Google Summer of Code

The following page is a blog about my Google Summer of Code Project 2019, under DBpedia. My project is "Tool to generate RDF triples from DBpedia abstract".

Community Bonding Period - Part-2

26 May 2019 » GSoC

With the community bonding period done, the actual coding phase has started. As mentioned in my previous blog post, in this post I will be talking about the modifications I have made, what I worked on in the second half of my community bonding period and what I will be doing for the next week.

In the pyspotlight module, the main modification I did and perhaps the only change I made was to make annotations possible by using the online API, instead of requiring a local version of the API. In the conllu module the formatting for parsing was changed in accordance to the .conll files being output by SyntaxNet. Also a special parse function for files which represented a single sentence was created.

Hearst Patterns

In the later half of the community bonding period, I spent time understanding hearst patterns. Hearst patterns can help us identify relations between words ie, r(a, b, n) where ‘a’ and ‘b’ are the two words. ex, ‘Person ABC’ , ‘New York’, ‘birthPlace’. These can be found either statistically, like most modern NLP techniques or using specific patterns to search. Intuitively a pattern wise search would be less performing, because they are highly constrained, however studies have shown otherwise [1](https://aclweb.org/anthology/P18-2057). The methods do take advantage of the POS tags of the words.

My tasks for the first week are as follows:

In the first week, I would concentrating on using hearst patterns to be able to identify relations. As of now I would be concentrating on a few number of relations. The idea would be to understand how well it does over a large dataset and whether in order to find a relation, it would not require to develop a large number of specific patterns.

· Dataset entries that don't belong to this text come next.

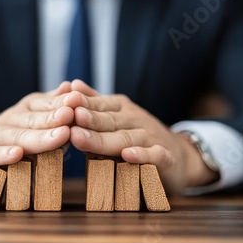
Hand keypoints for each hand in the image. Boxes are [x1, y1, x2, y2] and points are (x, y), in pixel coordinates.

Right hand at [0, 82, 76, 193]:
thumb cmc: (10, 140)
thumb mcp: (32, 123)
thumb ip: (51, 108)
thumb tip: (71, 86)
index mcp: (26, 111)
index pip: (46, 105)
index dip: (63, 103)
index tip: (80, 100)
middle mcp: (10, 120)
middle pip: (35, 119)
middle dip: (55, 117)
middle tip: (72, 115)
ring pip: (18, 137)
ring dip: (40, 137)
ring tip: (60, 136)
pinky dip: (3, 154)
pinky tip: (17, 154)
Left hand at [67, 87, 217, 194]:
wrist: (178, 157)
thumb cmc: (138, 137)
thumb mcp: (117, 117)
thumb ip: (96, 104)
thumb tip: (73, 85)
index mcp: (123, 110)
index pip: (100, 106)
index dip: (83, 105)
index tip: (64, 103)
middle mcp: (137, 120)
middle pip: (110, 122)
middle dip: (89, 120)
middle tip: (70, 119)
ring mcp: (152, 138)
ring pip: (126, 139)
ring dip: (103, 140)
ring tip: (81, 139)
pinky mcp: (165, 158)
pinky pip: (154, 156)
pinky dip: (142, 156)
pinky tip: (128, 156)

Another approach would be the statistic approach and see if a model can be created to do the following and whether this can be easily modified and replicated for all other types of relations.

Another important part would be understanding how having a dependent parse of the sentence can change the output of the results VS a simple surface POS (which can both be offerred by SyntaxNet)

In the next blog post (coming up after the first week), I will be talking about the program which would be developed for this and all the prelimnaries for the experiment. The codebase for the following can be found at github.com/sahitpj/GSoC-codebase

Cheers!